Kolkata Highlights
One of the hazards of attending a conference on “Digital Humanities in India” is that, inevitably, people like me, ignorant of the arts in India, will sometimes get lost. Nonetheless, I had a ball.
A big challenge for me was not so much the complexities of Bengali or of the Indian Geographic Survey as the familiar puzzle of critical theory. The students at Presidency are very sharp, and they can problematize your premises and explore their feminist and post-colonial implications at the drop of a hat.
One paper I especially enjoyed, despite knowing nothing about its subject, was Abhijit Gupta’s survey of the typographic issues in doing OCR on early Bengali books, which have (it seems) many obsolete letterforms and numerous uncataloged ligatures. Nobody has the fonts or the sample books any more, though it seems there are rumors of some punches in a private collection.

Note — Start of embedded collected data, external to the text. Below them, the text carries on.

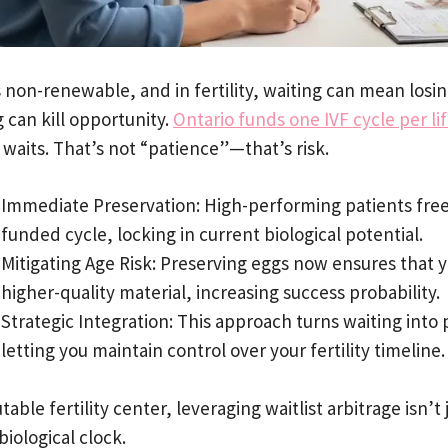
s non-renewable, and in fertility, waiting can mean losi
 can kill opportunity.
Ontario funds one IVF cycle per li
waits. That’s not “patience”—that’s risk.
Immediate Preservation: High-performing patients freez
funded cycle, locking in current biological potential.
Mitigating Age Risk: Preserving eggs now ensures that 
higher-quality material, increasing success probability.
Strategic Integration: This approach turns waiting into 
letting you maintain control over your fertility timeline.
table fertility center, leveraging waitlist arbitrage isn’t
biological clock.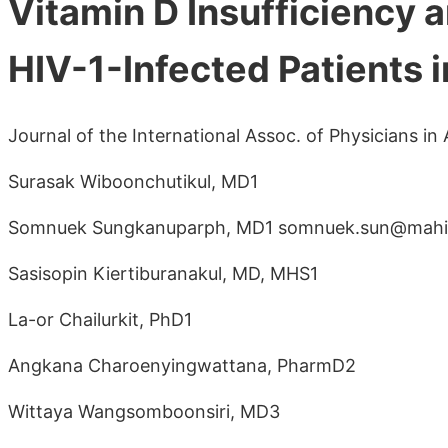
Vitamin D Insufficiency
HIV-1-Infected Patients i
Journal of the International Assoc. of Physicians i
Surasak Wiboonchutikul, MD1
Somnuek Sungkanuparph, MD1 somnuek.sun@mahid
Sasisopin Kiertiburanakul, MD, MHS1
La-or Chailurkit, PhD1
Angkana Charoenyingwattana, PharmD2
Wittaya Wangsomboonsiri, MD3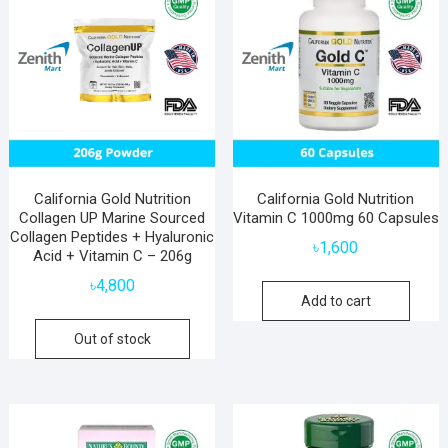
California Gold Nutrition
California Gold Nutrition
Collagen UP Marine Sourced
Vitamin C 1000mg 60 Capsules
Collagen Peptides + Hyaluronic
৳
1,600
Acid + Vitamin C – 206g
৳
4,800
Add to cart
Out of stock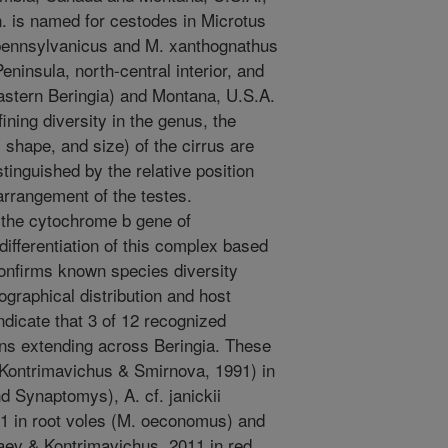
. is named for cestodes in Microtus
pennsylvanicus and M. xanthognathus
insula, north-central interior, and
eastern Beringia) and Montana, U.S.A.
ining diversity in the genus, the
, shape, and size) of the cirrus are
stinguished by the relative position
 arrangement of the testes.
 the cytochrome b gene of
fferentiation of this complex based
confirms known species diversity
ographical distribution and host
indicate that 3 of 12 recognized
ons extending across Beringia. These
 (Kontrimavichus & Smirnova, 1991) in
 Synaptomys), A. cf. janickii
1 in root voles (M. oeconomus) and
aev & Kontrimavichus, 2011 in red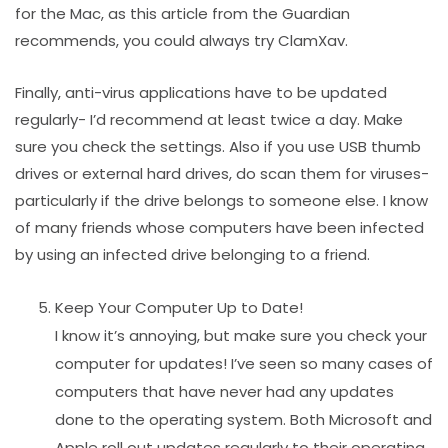
for the Mac, as this article from the Guardian
recommends, you could always try ClamXav.
Finally, anti-virus applications have to be updated
regularly- I’d recommend at least twice a day. Make
sure you check the settings. Also if you use USB thumb
drives or external hard drives, do scan them for viruses-
particularly if the drive belongs to someone else. I know
of many friends whose computers have been infected
by using an infected drive belonging to a friend.
Keep Your Computer Up to Date!
I know it’s annoying, but make sure you check your
computer for updates! I’ve seen so many cases of
computers that have never had any updates
done to the operating system. Both Microsoft and
Apple roll out updates regularly to their operating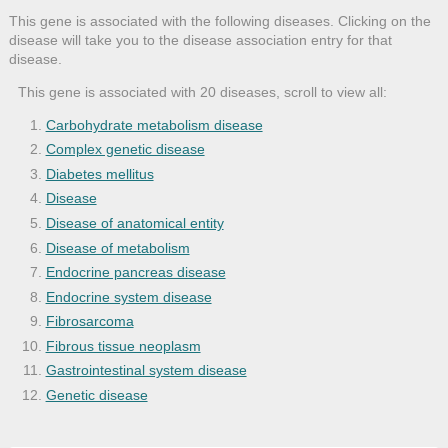
This gene is associated with the following diseases. Clicking on the
disease will take you to the disease association entry for that
disease.
This gene is associated with 20 diseases, scroll to view all:
Carbohydrate metabolism disease
Complex genetic disease
Diabetes mellitus
Disease
Disease of anatomical entity
Disease of metabolism
Endocrine pancreas disease
Endocrine system disease
Fibrosarcoma
Fibrous tissue neoplasm
Gastrointestinal system disease
Genetic disease
Glucose metabolism disease
Hyperglycemia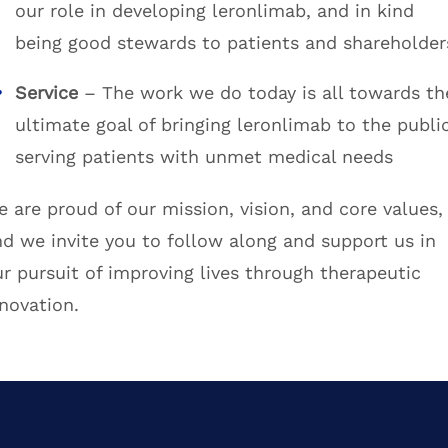
our role in developing leronlimab, and in kind
being good stewards to patients and shareholder
Service
– The work we do today is all towards th
ultimate goal of bringing leronlimab to the public
serving patients with unmet medical needs
 are proud of our mission, vision, and core values,
nd we invite you to follow along and support us in
r pursuit of improving lives through therapeutic
novation.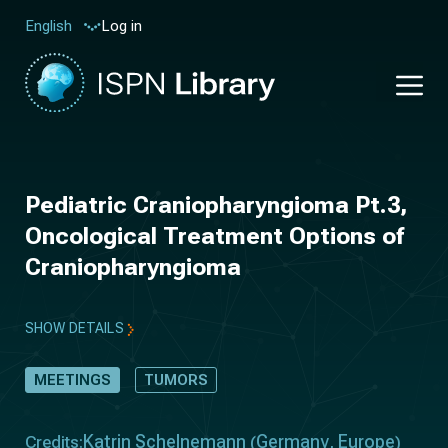
Log in
English
Pediatric Craniopharyngioma Pt.3,
Oncological Treatment Options of
Craniopharyngioma
SHOW DETAILS
MEETINGS
TUMORS
Katrin Schelnemann
Germany
Europe
Credits:
(
,
)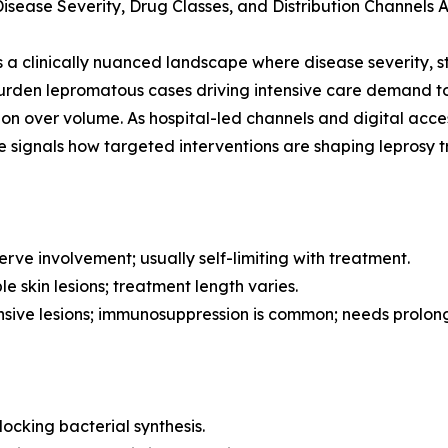
ease Severity, Drug Classes, and Distribution Channels A
a clinically nuanced landscape where disease severity, s
-burden lepromatous cases driving intensive care demand 
ision over volume. As hospital-led channels and digital ac
e signals how targeted interventions are shaping leprosy
rve involvement; usually self-limiting with treatment.
e skin lesions; treatment length varies.
nsive lesions; immunosuppression is common; needs prolo
ocking bacterial synthesis.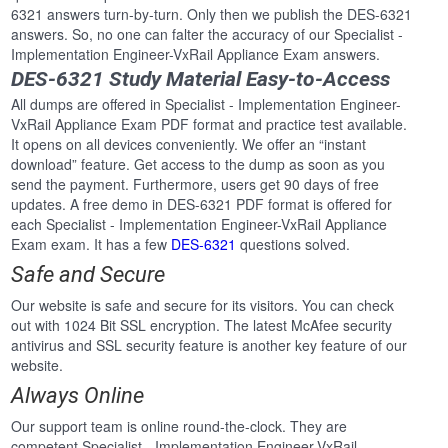
6321 answers turn-by-turn. Only then we publish the DES-6321
answers. So, no one can falter the accuracy of our Specialist -
Implementation Engineer-VxRail Appliance Exam answers.
DES-6321 Study Material Easy-to-Access
All dumps are offered in Specialist - Implementation Engineer-
VxRail Appliance Exam PDF format and practice test available.
It opens on all devices conveniently. We offer an “instant
download” feature. Get access to the dump as soon as you
send the payment. Furthermore, users get 90 days of free
updates. A free demo in DES-6321 PDF format is offered for
each Specialist - Implementation Engineer-VxRail Appliance
Exam exam. It has a few
DES-6321
questions solved.
Safe and Secure
Our website is safe and secure for its visitors. You can check
out with 1024 Bit SSL encryption. The latest McAfee security
antivirus and SSL security feature is another key feature of our
website.
Always Online
Our support team is online round-the-clock. They are
competent Specialist - Implementation Engineer-VxRail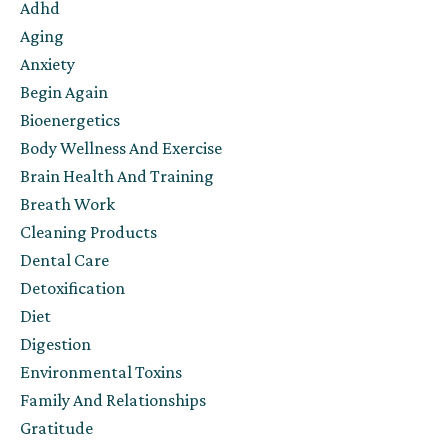
Adhd
Aging
Anxiety
Begin Again
Bioenergetics
Body Wellness And Exercise
Brain Health And Training
Breath Work
Cleaning Products
Dental Care
Detoxification
Diet
Digestion
Environmental Toxins
Family And Relationships
Gratitude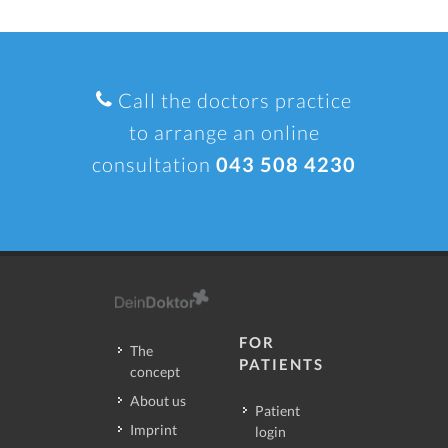
Call the doctors practice
to arrange an online
consultation
043 508 4230
FOR
The
PATIENTS
concept
About us
Patient
Imprint
login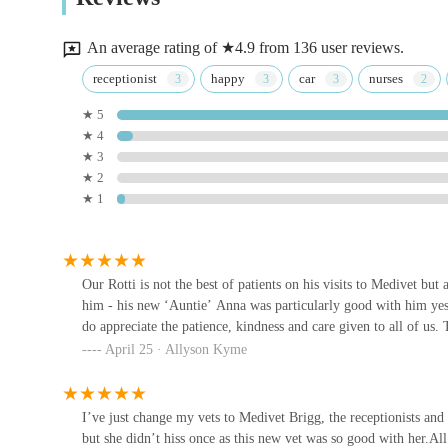
Medivet Brigg provides a comprehensive range of veterinar
Searby Wold Ln
advanced diagnostics and surgical procedures. This means y
An average rating of ★4.9 from 136 user reviews.
from puppyhood through their senior years. By choosing Med
Comfy Kitty Cattery
receptionist
happy
car
nurses
partnering with a team that genuinely cares about your ani
★ 5
The Bothy
term well-being. This dedication to both animal and owne
★ 4
veterinary care.
★ 3
Medivet Ashby
★ 2
★ 1
287 Ashby Rd
Medivet Scunthorpe
Our Rotti is not the best of patients on his visits to Medivet but a
him - his new ‘Auntie’ Anna was particularly good with him ye
Calcot House
do appreciate the patience, kindness and care given to all of us.
April 25 · Allyson Kyme
Ashcroft Veterinary Surgery
Calcot House
I’ve just change my vets to Medivet Brigg, the receptionists and 
but she didn’t hiss once as this new vet was so good with her.Al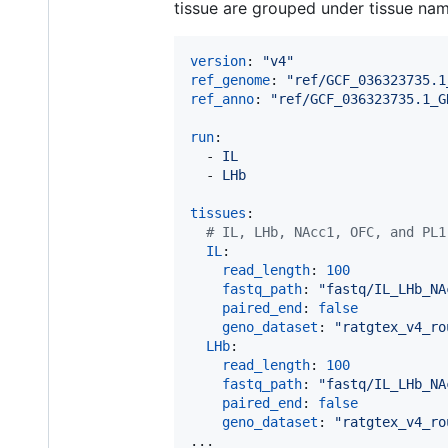
tissue are grouped under tissue na
version
: 
"
v4
"
ref_genome
: 
"
ref/GCF_036323735.1
ref_anno
: 
"
ref/GCF_036323735.1_G
run
:

  - 
IL
  - 
LHb
tissues
:

#
 IL, LHb, NAcc1, OFC, and PL1
IL
:

read_length
: 
100
fastq_path
: 
"
fastq/IL_LHb_NA
paired_end
: 
false
geno_dataset
: 
"
ratgtex_v4_ro
LHb
:

read_length
: 
100
fastq_path
: 
"
fastq/IL_LHb_NA
paired_end
: 
false
geno_dataset
: 
"
ratgtex_v4_ro
...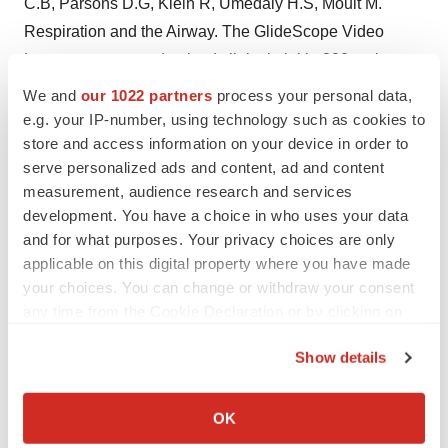
C.B, Parsons D.G, Klein R, Umedaly H.S, Moult M.
Respiration and the Airway. The GlideScope Video
Laryngoscope: randomized clinical trial in 200 patients.
British Journal of Anesthesia 2005; 94: 381-384. (iv)
We and
our 1022 partners
process your personal data,
Cooper, RM. Cardiothoracic Anesthesia, Respiration
e.g. your IP-number, using technology such as cookies to
store and access information on your device in order to
and Airway; Early clinical experience with a new
serve personalized ads and content, ad and content
videolaryngoscope (GlideScope(R)) in 728 patients.
measurement, audience research and services
Canadian Journal of Anesthesia 2005; 52: 2: 191-198.
development. You have a choice in who uses your data
and for what purposes. Your privacy choices are only
Photo: NewsCom:
http://www.newscom.com/cgi-
applicable on this digital property where you have made
bin/prnh/20061011/SFW045
http://www.newscom.com/cgi-
your choices. You can change or withdraw your consent
bin/prnh/20061011/SFW044LOGO
AP Archive:
any time from the Cookie Declaration or by clicking on
http://photoarchive.ap.org
PRN Photo Desk,
the Privacy trigger icon.
photodesk@prnewswire.comVerathon Inc.
Show details
If you allow, we would also like to:
CONTACT: Media Contact, Carol Klimas of Off Madison
Collect information about your geographical location
OK
Ave, +1-480-505- 4527;or Alternate Contacts, Jessica
which can be accurate to within several meters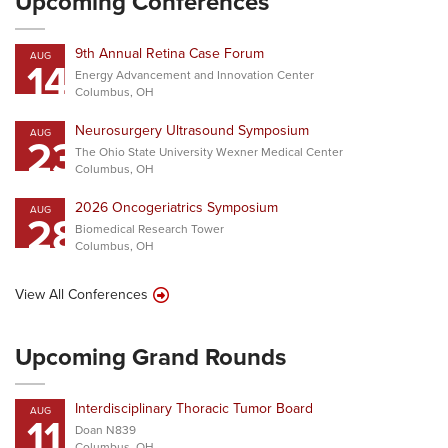
Upcoming Conferences
9th Annual Retina Case Forum
AUG
14
Energy Advancement and Innovation Center
Columbus, OH
Neurosurgery Ultrasound Symposium
AUG
23
The Ohio State University Wexner Medical Center
Columbus, OH
2026 Oncogeriatrics Symposium
AUG
28
Biomedical Research Tower
Columbus, OH
View All Conferences
Upcoming Grand Rounds
Interdisciplinary Thoracic Tumor Board
AUG
11
Doan N839
Columbus, OH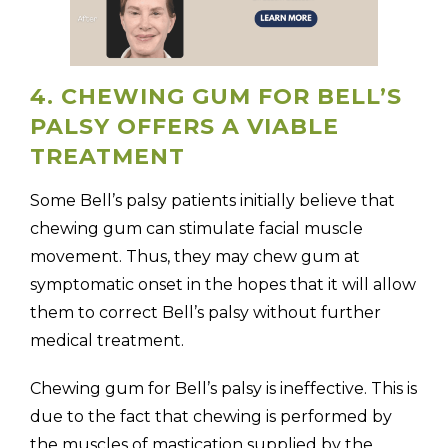
4. CHEWING GUM FOR BELL’S
PALSY OFFERS A VIABLE
TREATMENT
Some Bell’s palsy patients initially believe that
chewing gum can stimulate facial muscle
movement. Thus, they may chew gum at
symptomatic onset in the hopes that it will allow
them to correct Bell’s palsy without further
medical treatment.
Chewing gum for Bell’s palsy is ineffective. This is
due to the fact that chewing is performed by
the muscles of mastication supplied by the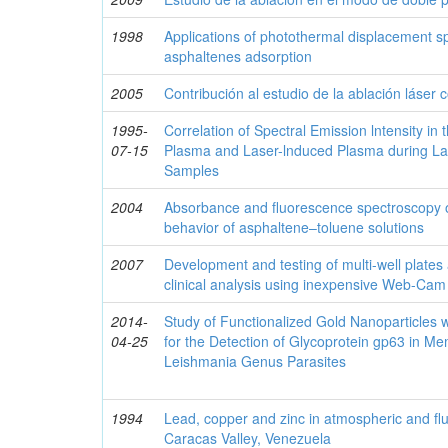
1998
Applications of photothermal displacement sp
asphaltenes adsorption
2005
Contribución al estudio de la ablación láser
1995-
Correlation of Spectral Emission lntensity in 
07-15
Plasma and Laser-lnduced Plasma during Las
Samples
2004
Absorbance and fluorescence spectroscopy 
behavior of asphaltene–toluene solutions
2007
Development and testing of multi-well plates
clinical analysis using inexpensive Web-Cam
2014-
Study of Functionalized Gold Nanoparticles 
04-25
for the Detection of Glycoprotein gp63 in M
Leishmania Genus Parasites
1994
Lead, copper and zinc in atmospheric and fluv
Caracas Valley, Venezuela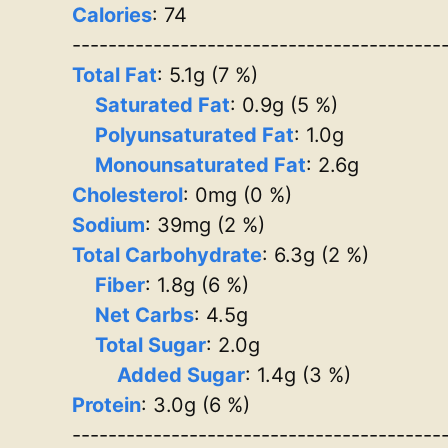
Calories
: 74
-----------------------------------------
Total Fat
: 5.1g (7 %)
Saturated Fat
: 0.9g (5 %)
Polyunsaturated Fat
: 1.0g
Monounsaturated Fat
: 2.6g
Cholesterol
: 0mg (0 %)
Sodium
: 39mg (2 %)
Total Carbohydrate
: 6.3g (2 %)
Fiber
: 1.8g (6 %)
Net Carbs
: 4.5g
Total Sugar
: 2.0g
Added Sugar
: 1.4g (3 %)
Protein
: 3.0g (6 %)
-----------------------------------------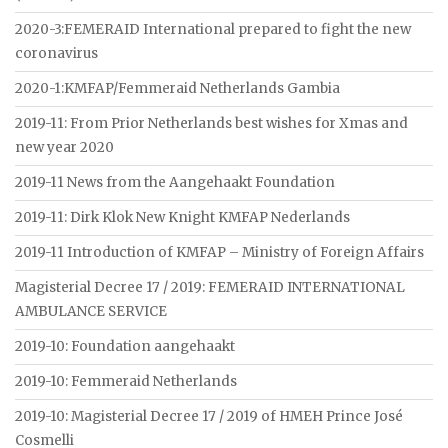
2020-3:FEMERAID International prepared to fight the new
coronavirus
2020-1:KMFAP/Femmeraid Netherlands Gambia
2019-11: From Prior Netherlands best wishes for Xmas and
new year 2020
2019-11 News from the Aangehaakt Foundation
2019-11: Dirk Klok New Knight KMFAP Nederlands
2019-11 Introduction of KMFAP – Ministry of Foreign Affairs
Magisterial Decree 17 / 2019: FEMERAID INTERNATIONAL
AMBULANCE SERVICE
2019-10: Foundation aangehaakt
2019-10: Femmeraid Netherlands
2019-10: Magisterial Decree 17 / 2019 of HMEH Prince José
Cosmelli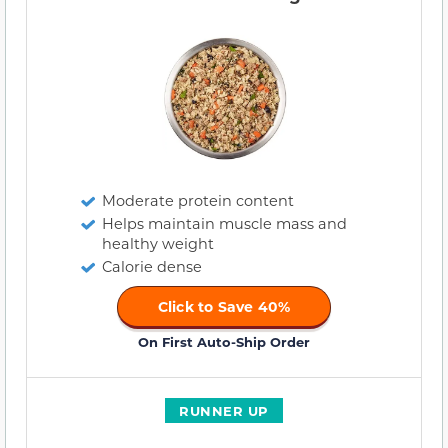
Moderate protein content
Helps maintain muscle mass and
healthy weight
Calorie dense
Click to Save 40%
On First Auto-Ship Order
RUNNER UP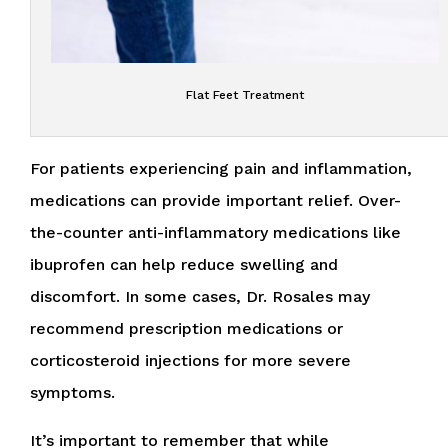
Flat Feet Treatment
For patients experiencing pain and inflammation,
medications can provide important relief. Over-
the-counter anti-inflammatory medications like
ibuprofen can help reduce swelling and
discomfort. In some cases, Dr. Rosales may
recommend prescription medications or
corticosteroid injections for more severe
symptoms.
It’s important to remember that while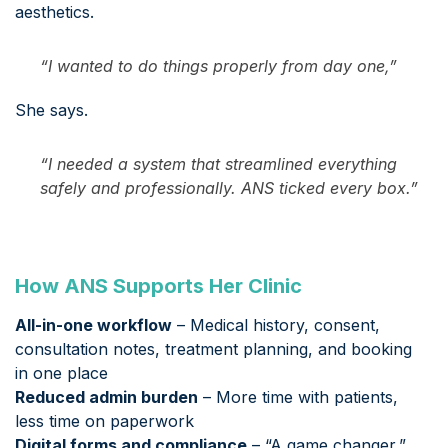
aesthetics.
“I wanted to do things properly from day one,”
She says.
“I needed a system that streamlined everything
safely and professionally. ANS ticked every box.”
How ANS Supports Her Clinic
All-in-one workflow
– Medical history, consent,
consultation notes, treatment planning, and booking
in one place
Reduced admin burden
– More time with patients,
less time on paperwork
Digital forms and compliance
– “A game changer,”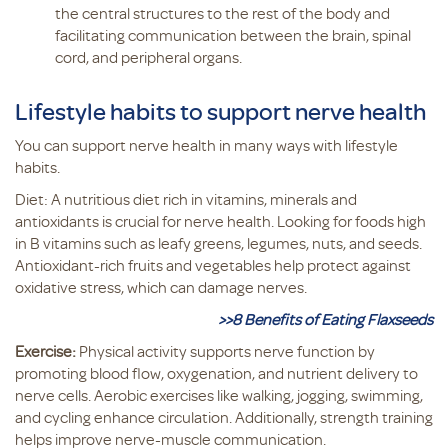
the central structures to the rest of the body and
facilitating communication between the brain, spinal
cord, and peripheral organs.
Lifestyle habits to support nerve health
You can support nerve health in many ways with lifestyle
habits.
Diet: A nutritious diet rich in vitamins, minerals and
antioxidants is crucial for nerve health. Looking for foods high
in B vitamins such as leafy greens, legumes, nuts, and seeds.
Antioxidant-rich fruits and vegetables help protect against
oxidative stress, which can damage nerves.
>>8 Benefits of Eating Flaxseeds
Exercise:
Physical activity supports nerve function by
promoting blood flow, oxygenation, and nutrient delivery to
nerve cells. Aerobic exercises like walking, jogging, swimming,
and cycling enhance circulation. Additionally, strength training
helps improve nerve-muscle communication.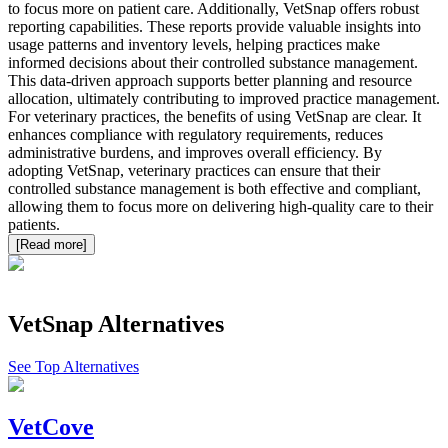
to focus more on patient care. Additionally, VetSnap offers robust
reporting capabilities. These reports provide valuable insights into
usage patterns and inventory levels, helping practices make
informed decisions about their controlled substance management.
This data-driven approach supports better planning and resource
allocation, ultimately contributing to improved practice management.
For veterinary practices, the benefits of using VetSnap are clear. It
enhances compliance with regulatory requirements, reduces
administrative burdens, and improves overall efficiency. By
adopting VetSnap, veterinary practices can ensure that their
controlled substance management is both effective and compliant,
allowing them to focus more on delivering high-quality care to their
patients.
[Read more]
VetSnap
Alternatives
See Top Alternatives
VetCove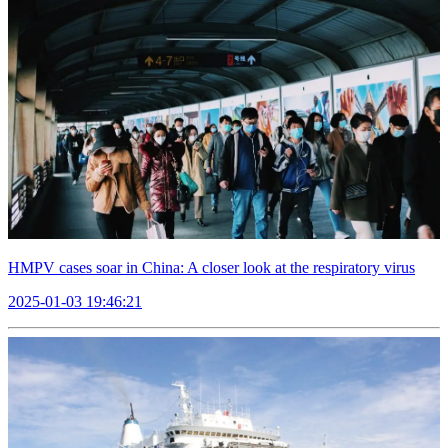
HMPV cases soar in China: A closer look at the respiratory virus
2025-01-03 19:46:21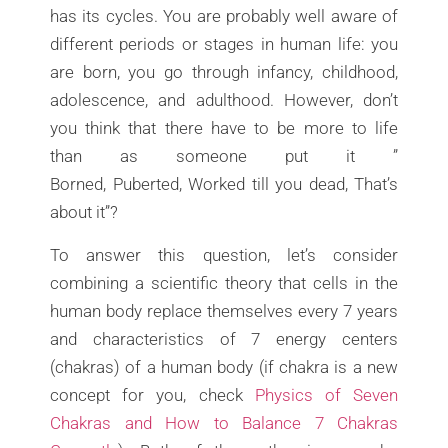
has its cycles. You are probably well aware of
different periods or stages in human life: you
are born, you go through infancy, childhood,
adolescence, and adulthood. However, don’t
you think that there have to be more to life
than as someone put it ”
Borned, Puberted, Worked till you dead, That’s
about it”?
To answer this question, let’s consider
combining a scientific theory that cells in the
human body replace themselves every 7 years
and characteristics of 7 energy centers
(chakras) of a human body (if chakra is a new
concept for you, check
Physics of Seven
Chakras and How to Balance 7 Chakras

Oyndrila Sarkar told some nice stories about ‘e-Stories of Mapping’ and the difficulties of working with archival maps. Simi Malhotra’s talk about digital humanities and the impending singularity was brave, and it had me scribbling objections (Stross? Ian M. Banks?) is the margins of my notes, which after all is what talks are supposed to do. And Debaditya Bhattacharya contributed that very rare bird, the successful contrarian denouncement of the discipline itself. I see some holes, I think, and I’m pretty sure I disagree with the conclusion, but this could be a formidable line of argument.